Boost logo

Boost :

From: Hubert Holin (Hubert.Holin_at_[hidden])
Date: 2003-02-14 08:24:54


Somewhere in the E.U., le 14/02/2003

   Bonjour

In article <AHEJIHEOOOBMJPAGPLIPAEOHDKAA.boost_at_[hidden]>,
 "Paul A. Bristow" <boost_at_[hidden]> wrote:

> Stats are definitely a must-have for Boost, but as ever, the presentation is
> not
> so easy to agree upon.

      I agree statistical utilities are a must. As many of us likely do,
I have a few things I can contribute, which I needed for some past work
(to work with (multi-dimentional) sequences of values, and with
densities of distributions).

      There still is the question of whether similarity with NR is a
problem or not (the language in which the techniques are implemented is
different, but implementations of the techniques themselves are of
course basically similar since they refer to the same math construction).

      I am hoping that with uBlas, we can contribute more numerical
stuff. I have some Gaussian Mixture Models code that I should be
rewriting in the not too distant future (currently based on an old
version of TNT, and most of the important pre-processing needed has to
be done elsewhere, for the then lack of svd).
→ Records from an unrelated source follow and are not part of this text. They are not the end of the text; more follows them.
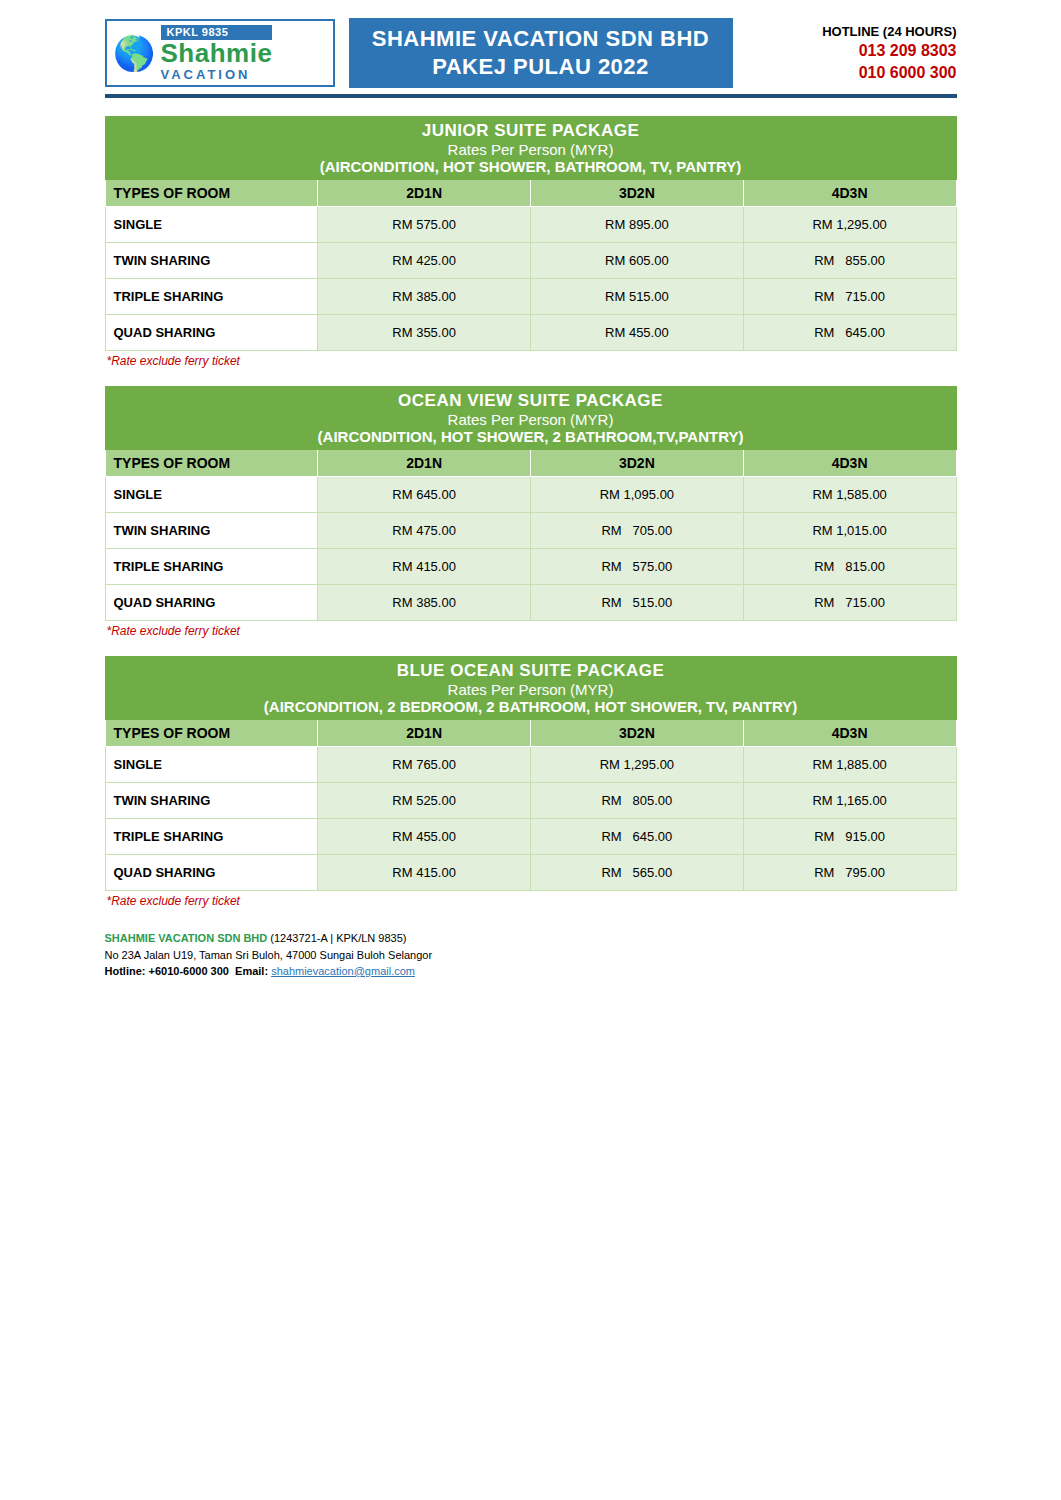🌎
KPKL 9835
Shahmie
VACATION
SHAHMIE VACATION SDN BHD
PAKEJ PULAU 2022
HOTLINE (24 HOURS)
013 209 8303
010 6000 300
| JUNIOR SUITE PACKAGE Rates Per Person (MYR) (AIRCONDITION, HOT SHOWER, BATHROOM, TV, PANTRY) |
| --- |
| TYPES OF ROOM | 2D1N | 3D2N | 4D3N |
| SINGLE | RM 575.00 | RM 895.00 | RM 1,295.00 |
| TWIN SHARING | RM 425.00 | RM 605.00 | RM 855.00 |
| TRIPLE SHARING | RM 385.00 | RM 515.00 | RM 715.00 |
| QUAD SHARING | RM 355.00 | RM 455.00 | RM 645.00 |
*Rate exclude ferry ticket
| OCEAN VIEW SUITE PACKAGE Rates Per Person (MYR) (AIRCONDITION, HOT SHOWER, 2 BATHROOM,TV,PANTRY) |
| --- |
| TYPES OF ROOM | 2D1N | 3D2N | 4D3N |
| SINGLE | RM 645.00 | RM 1,095.00 | RM 1,585.00 |
| TWIN SHARING | RM 475.00 | RM 705.00 | RM 1,015.00 |
| TRIPLE SHARING | RM 415.00 | RM 575.00 | RM 815.00 |
| QUAD SHARING | RM 385.00 | RM 515.00 | RM 715.00 |
*Rate exclude ferry ticket
| BLUE OCEAN SUITE PACKAGE Rates Per Person (MYR) (AIRCONDITION, 2 BEDROOM, 2 BATHROOM, HOT SHOWER, TV, PANTRY) |
| --- |
| TYPES OF ROOM | 2D1N | 3D2N | 4D3N |
| SINGLE | RM 765.00 | RM 1,295.00 | RM 1,885.00 |
| TWIN SHARING | RM 525.00 | RM 805.00 | RM 1,165.00 |
| TRIPLE SHARING | RM 455.00 | RM 645.00 | RM 915.00 |
| QUAD SHARING | RM 415.00 | RM 565.00 | RM 795.00 |
*Rate exclude ferry ticket
SHAHMIE VACATION SDN BHD (1243721-A | KPK/LN 9835)
No 23A Jalan U19, Taman Sri Buloh, 47000 Sungai Buloh Selangor
Hotline: +6010-6000 300 Email: shahmievacation@gmail.com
> But it is also crucial to get the most accurate answer, and be able to prove
> it.
> For example, B D McCullough, American Statistician Nov 1998 52(4), 358 and
> 1999
> 53(2) 149-159 assessed several stats packages, and some came out rather badly
> -
> you can guess which was worst, by far!
>
> NIST provide some test datasets
>
> http://www.itl.nist.gov/div898/strd/
>
> against which code can be judged (and some naive algorithms fail badly).
>
> Although I can see the benefits of an STL-style, I also have some difficulty
> in
> imagining how the results returned can be other than reals? Even if we
> 'input'
> integer types, although sum can sensibly also be integer, I have some
> difficulty
> in seeing how the the mean, variance etc are useful as integer types?
> And to expose the unsuspecting user to the risk of surprise seems unhelpful?
>
> Benefits from STL-style would be most obvious if can be applied to a circular
> buffer into which new data can be fed while stats can be recalculated Kalman
> filter style.
>
> While calculating the mean and variance, it is probably worth calculating the
> higher two skew and kurtosis too.
>
> And of course the median (and some percentiles) are also often more useful
> than
> the mean.

      My old files provide number_of_samples , max, min,
first_max_index, first_min_index, mean, median, variance,
standard_deviation, average_deviation, skewness and kurtosis for
sequences (where appropriate), number_of_bins, mass, first_mode_value,
first_mode, mean, median, variance, standard_deviation,
average_deviation, skewness and kurtosis for deensities (where
appropriate).

> Finally, there is the unsolved matter of the math functions we still badly
> need.

      Err, I kind of forgot which ones where requested...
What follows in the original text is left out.